Thursday, May 7, 2020

An Acre of Peace- Part 2

 The axe and sling strokes fell repeatedly as the young man fought for every foot of ground. Every tree he cut remained in an upright position as it was matted in place by a tangle of vines and thorns and required chopping into several sections before it could be fully removed. None of the trees was large, but the sheer number of them more than made up for any deficit in size. The very earth itself seemed to resist him as every ragged branch, blackberry brier and vicious cat briar vine tore at him as he pressed forward. The rising sun joined the fight and beat mercilessly down on  him through the thickening humidity. Before noon, he had already absorbed as much punishment as he could stand. His shirt was already torn and his hands were raw. The heat from that point would only worsen as the day progressed and so he paused, shouldered his tools, and turned his face toward home. Turning briefly, he surveyed the small dent he had made in the underbrush. A long road lay ahead.
   "Is that the best you can do?"

   "Oh, my word!" his mother exclaimed as he walked through the back door. "What happened to you?"
   There was little doubt that, for all practical appearances, that he had definitely gotten the worst end of the fight. He was a mess, drenched in sweat and scratched and bloodied on ever exposed section of skin. His mother, trying to understand all that happened in such a short stretch of morning, simply stared in disbelief.
   "Um," he began. "Could I have some water?"
   His request snapped her out of her trance and she quickly got him a glass of ice water.
   "Now, get back there and clean yourself up before lunch. And take your boots off, you're tracking dirt in the house. And...wait...are you bleeding, too? Put some peroxide on those scratches.Your dad is coming in from the garden in just a minute."

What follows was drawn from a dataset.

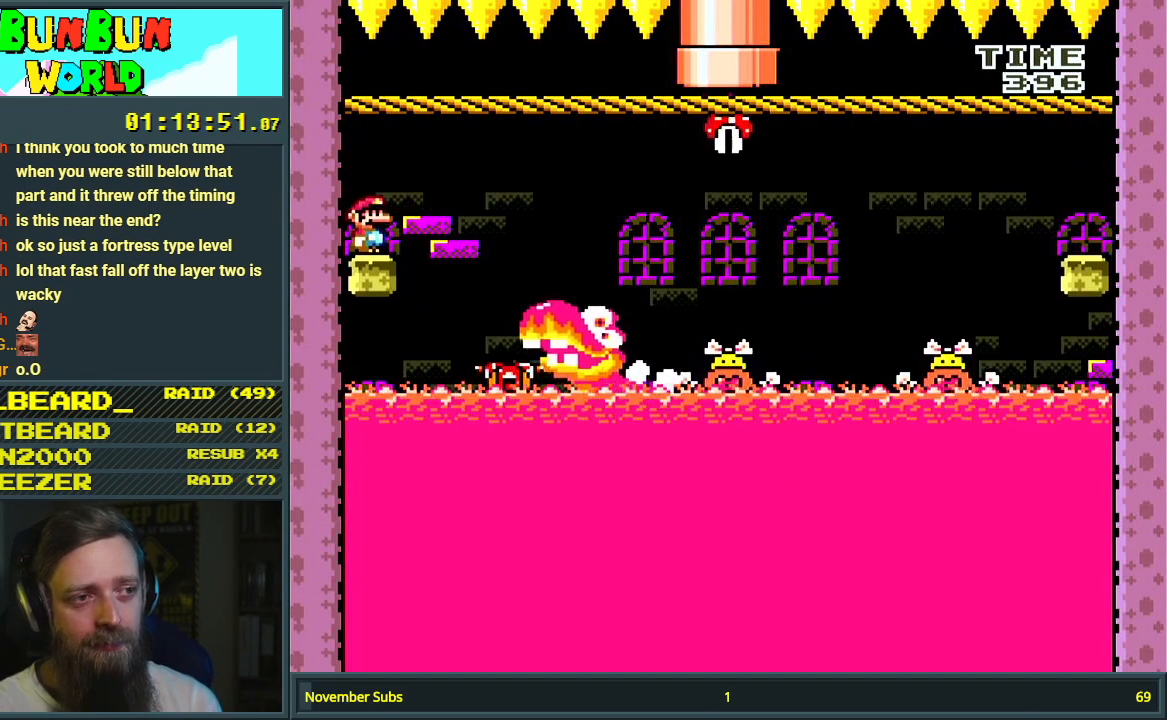
{"buttons": ["X", "DPAD_RIGHT"], "events": [[333, "A", "down"], [367, "DPAD_RIGHT", "down"], [400, "A", "up"]]}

   During the most extreme heat of the day, the young man remained inside, rehydrated and recuperated from his morning trials. His father brought him his own pair of work gloves to protect his hands and the young man wondered why he had not thought to borrow them earlier. He also traded his torn short-sleeved shirt for a long-sleeved one. He wasn't thrilled at being in the heat dressed in long sleeves, but his arms were taking a beating and needed better protection.  Besides, he never knew his grandfather to be dressed in any attire other than overalls and a long-sleeved shirt regardless of the heat.
   He was worn out when he had returned home earlier, but once he had rested and recovered, his youth rebounded and he found himself anxious to return.  He put on his boots again and found his two tools leaning against the back porch right where he had left them. He hoisted them over his shoulder and turned in the direction of the thicket. The path was getting familiar and the journey seemed shorter than previously so it was not long before he emerged on the far side of the barrier.
   "Back for more, boy?"
   Looking past the small area that he had cleared earlier, he located the top of the closest of the two small remaining pines and used it as a marker. Before he returned home that evening, he decided to cut a path to that particular tree and use it as a starting point to divide the overgrown acre into different sections. He could then, literally, divide and conquer.
   He dove, once again, into the fray with the resistance of the wilderness proving just as staunch as before. With his hands and arms better protected that time, his axe swung relentlessly to clear the trees from his path while the slashing of his sling cleared the underbrush away. Into the clearing that he had made earlier, he dragged the cut trees out of the way and began to make a pile.
   His target pine tree inched closer. He could see through the tangle that the small area immediately surrounding the struggling pine was spared from the usual overgrowth, likely spared from that fate in part by the thin covering of pine straw on the ground. With a final push, he broke through the last barrier of vines and finally stood at the base of the first of the only two surviving pines. It was likely spared by the forestry crew as it was only a seedling when the thicket was harvested. Long needled pines grow very slowly so the tree was only about forty feet tall and its shape and overall condition reflected its harsh early life. Catching his breath for a moment, the young man looked up to gaze at the sky through its small green canopy. The evening breeze blew gently and he heard the familiar sound of the wind as it coursed through the needles. This small, unimpressive tree was a descendent of the trees from his childhood.  He placed his hand on its slender trunk and stood motionless for a while.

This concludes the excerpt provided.